Paola A. ed altri dipendenti della s.p.a. Italpulimento hanno lavorato come addetti alle pulizie presso gli uffici della s.p.a. Alenia. Cessati i rapporti di lavoro, essi sono rimasti creditori verso la s.p.a. Italpulimento per differenze retributive e spettanze di fine rapporto. Nel gennaio del 1996 essi hanno iniziato davanti al Pretore di Roma un giudizio nei confronti della s.p.a. Italpulimento e della s.p.a. Alenia chiedendo la condanna di entrambe le società al pagamento di quanto loro dovuto. Essi hanno agito nei confronti della Alenia s.p.a. in base all'art. 1676 cod. civ. secondo cui coloro che, alle dipendenze dell'appaltatore hanno dato la loro attività per eseguire l'opera o per prestare il servizio possono proporre azione diretta contro il committente, per conseguire quanto loro è dovuto fino alla concorrenza del debito che il committente ha verso l'appaltatore nel tempo in cui essi propongono domanda. Dopo il deposito del ricorso dei lavoratori, la s.p.a. Italpulimento è fallita. Davanti al Pretore si sono costituiti l'Alenia s.p.a. che ha chiesto l'accertamento delle somme dovute ai lavoratori e il Fallimento della s.p.a. Italpulimento che ha chiesto al Giudice di dichiarare l'improcedibilità della domanda sia nei propri confronti che verso l'Alenia s.p.a.
Il Fallimento ha sostenuto che dovessero ritenersi confluite nell'alveo della procedura concorsuale tutte le posizioni attive e passive della società fallita, con conseguente impossibilità per i lavoratori di agire direttamente verso un debitore della Italpulimento. Il Pretore ha dichiarato improcedibile solo la domanda proposta nei confronti del fallimento dichiarando che i lavoratori restavano legittimati a far valere il loro credito verso la Alenia; questa decisione è stata confermata, in grado di appello, dal Tribunale di Roma. Il Fallimento ha proposto ricorso per cassazione, censurando la decisione del Tribunale di Roma per violazione di legge.
La Suprema Corte (Sezione Lavoro n. 22304 del 24 ottobre 2007, Pres. Sciarelli, Rel. De Renzis) ha rigettato il ricorso.
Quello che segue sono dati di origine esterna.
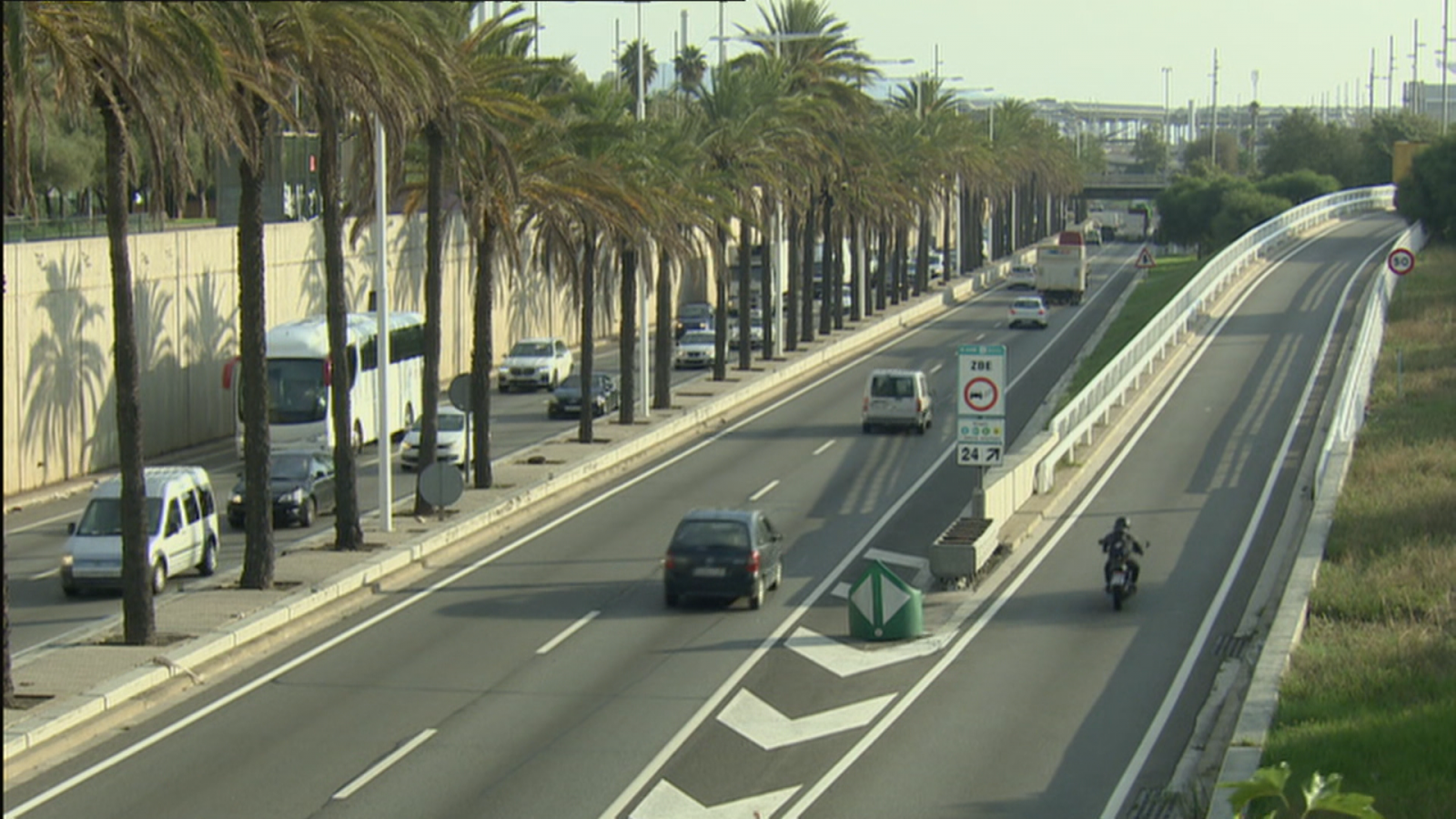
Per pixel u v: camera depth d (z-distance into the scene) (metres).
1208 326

In materia di appalto - ha osservato la Corte - l'apertura del procedimento fallimentare nei confronti dell'appaltatore non comporta l'improcedibilità dell'azione precedentemente esperita dai dipendenti nei confronti del committente, ai sensi dell'art. 1676 cod. civ., per il recupero dei loro crediti verso l'appaltatore - datore di lavoro, atteso che la previsione normativa di una tale azione risponde proprio all'esigenza di sottrarre il soddisfacimento dei crediti retributivi al rischio dell'insolvenza del debitore e che, d'altra parte, si tratta di un'azione "diretta", incidente, in quanto tale, direttamente sul patrimonio di un terzo (il committente) e solo indirettamente su un credito del debitore fallito; deve pertanto escludersi che il conseguimento di una somma, non facente parte del patrimonio del fallito, possa comportare un danno delle ragioni degli altri dipendenti dell'appaltatore che fanno affidamento sulle somme dovute (ma non ancora corrisposte) dal committente per l'esecuzione dell'opera appaltata.
La ratio dell'art. 1676 cod. civ. - ha concluso la Corte - va individuata nell'esigenza di garantire agli ausiliari dell'appaltatore - proprio in relazione ad una attività lavorativa prestata per l'esecuzione dell'opera o del servizio appaltati al loro datore di lavoro - il pagamento della retribuzione dovuta per quella determinata attività, in modo da sottrarre il soddisfacimento del relativo diritto al rischio dell'insolvenza del debitore, dando la possibilità di agire direttamente nei confronti del committente.
(Cassazione Sezione Lavoro n. 22304 del 24 ottobre 2007, Pres. Sciarelli, Rel. De Renzis).